Apparently, this is not the case. The water bath may diminish the tar from charcoal-burned tobacco, but that bath does not filter many of the cancer-causing chemicals, hydrocarbons, and metals found in today’s tobacco. And it is not just the chemicals: An average hookah contains as much tobacco as 20 filtered cigarettes. The nicotine hit from a hookah is every bit as real — and as addictive — as smoking cigarettes. Further, the temperature of the smoke when heated electronically in newer hookahs, rather than by older charcoal versions, may be cidal to lung cells.
The authors of a recent University of California study found that one good draw on a hookah was similar to smoking one filtered cigarette in terms of hazardous chemicals and metals. Further, the amount of carbon monoxide inhaled during one hookah session was similar to smoking 12 cigarettes.
Another adverse effect from sharing a hookah is the spread of oral and respiratory infections, such as herpes simplex, syphilis, and tuberculosis.
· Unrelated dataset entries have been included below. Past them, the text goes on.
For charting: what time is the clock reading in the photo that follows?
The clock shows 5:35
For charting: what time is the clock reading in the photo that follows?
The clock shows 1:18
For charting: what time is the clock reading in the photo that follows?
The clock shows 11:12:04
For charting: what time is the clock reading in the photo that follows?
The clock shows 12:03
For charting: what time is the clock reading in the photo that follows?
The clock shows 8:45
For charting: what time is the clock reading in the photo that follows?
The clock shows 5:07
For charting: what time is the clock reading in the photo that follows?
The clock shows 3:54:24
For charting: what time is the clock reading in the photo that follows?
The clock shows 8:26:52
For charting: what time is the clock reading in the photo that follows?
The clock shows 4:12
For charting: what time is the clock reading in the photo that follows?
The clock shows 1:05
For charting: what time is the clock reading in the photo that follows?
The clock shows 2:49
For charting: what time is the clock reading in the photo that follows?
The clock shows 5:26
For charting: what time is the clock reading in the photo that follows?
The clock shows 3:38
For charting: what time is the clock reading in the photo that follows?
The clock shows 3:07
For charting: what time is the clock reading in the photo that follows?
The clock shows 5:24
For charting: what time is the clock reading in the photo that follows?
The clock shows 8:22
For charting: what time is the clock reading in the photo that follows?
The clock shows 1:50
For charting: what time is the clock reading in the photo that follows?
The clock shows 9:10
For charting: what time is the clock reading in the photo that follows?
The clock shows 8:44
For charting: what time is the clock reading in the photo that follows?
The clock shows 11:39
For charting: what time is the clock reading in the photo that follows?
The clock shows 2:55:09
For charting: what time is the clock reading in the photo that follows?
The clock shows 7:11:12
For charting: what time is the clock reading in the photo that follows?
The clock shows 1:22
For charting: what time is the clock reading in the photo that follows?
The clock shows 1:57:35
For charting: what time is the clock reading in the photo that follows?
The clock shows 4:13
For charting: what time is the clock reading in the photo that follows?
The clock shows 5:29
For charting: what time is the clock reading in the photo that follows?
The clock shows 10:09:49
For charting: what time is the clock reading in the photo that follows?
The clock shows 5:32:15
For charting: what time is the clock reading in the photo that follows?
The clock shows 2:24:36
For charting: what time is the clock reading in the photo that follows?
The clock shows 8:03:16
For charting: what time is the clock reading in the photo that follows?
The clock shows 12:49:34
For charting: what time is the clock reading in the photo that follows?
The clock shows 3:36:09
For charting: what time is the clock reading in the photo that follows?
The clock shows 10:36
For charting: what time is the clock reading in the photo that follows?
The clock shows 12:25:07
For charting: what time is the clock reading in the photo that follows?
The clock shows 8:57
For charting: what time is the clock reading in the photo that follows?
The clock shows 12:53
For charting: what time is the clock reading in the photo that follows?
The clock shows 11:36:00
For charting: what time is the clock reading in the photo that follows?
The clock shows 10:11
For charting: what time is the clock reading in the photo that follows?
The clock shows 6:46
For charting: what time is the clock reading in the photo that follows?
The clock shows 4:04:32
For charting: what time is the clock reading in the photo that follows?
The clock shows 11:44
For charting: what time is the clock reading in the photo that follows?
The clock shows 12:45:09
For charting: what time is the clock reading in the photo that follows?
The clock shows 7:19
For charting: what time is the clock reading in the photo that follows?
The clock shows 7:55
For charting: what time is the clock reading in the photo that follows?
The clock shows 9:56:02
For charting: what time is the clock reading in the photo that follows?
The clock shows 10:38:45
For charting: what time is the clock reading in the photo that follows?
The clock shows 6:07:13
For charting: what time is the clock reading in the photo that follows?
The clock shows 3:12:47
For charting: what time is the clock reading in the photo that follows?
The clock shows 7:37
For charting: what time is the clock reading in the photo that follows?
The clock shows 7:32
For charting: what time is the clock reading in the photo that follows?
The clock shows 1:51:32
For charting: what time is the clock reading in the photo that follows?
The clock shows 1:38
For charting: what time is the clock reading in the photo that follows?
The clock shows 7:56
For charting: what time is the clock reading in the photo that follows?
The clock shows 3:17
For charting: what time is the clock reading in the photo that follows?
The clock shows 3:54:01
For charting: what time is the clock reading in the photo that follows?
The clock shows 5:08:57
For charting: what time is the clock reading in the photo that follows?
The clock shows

While the water bath may filter larger particles, it actually creates ultra-fine particles that can pass directly to the deeper parts of the lungs. Some extra-fine particles (< 0.1 micron) may pass directly through lung tissue into the bloodstream. The authors of this Pro-MED-Mail report identified a 20-year-old man with cavitary tuberculosis (TB). He was a regular hookah smoker, and smoked at least five times per week with friends. The authors theorized regular hookah smoking increased his risk for TB, with close, high-level contact, and spread of microparticles from the mouthpiece. Alternately, frequenting hookah cafés, crowded with people smoking and coughing, also could increase the risk for TB exposure. One wonders if the hot smoke may increase the risk of more severe bacterial or viral lung infection via repeated damage or inflammation to the tissues, similar to vaping.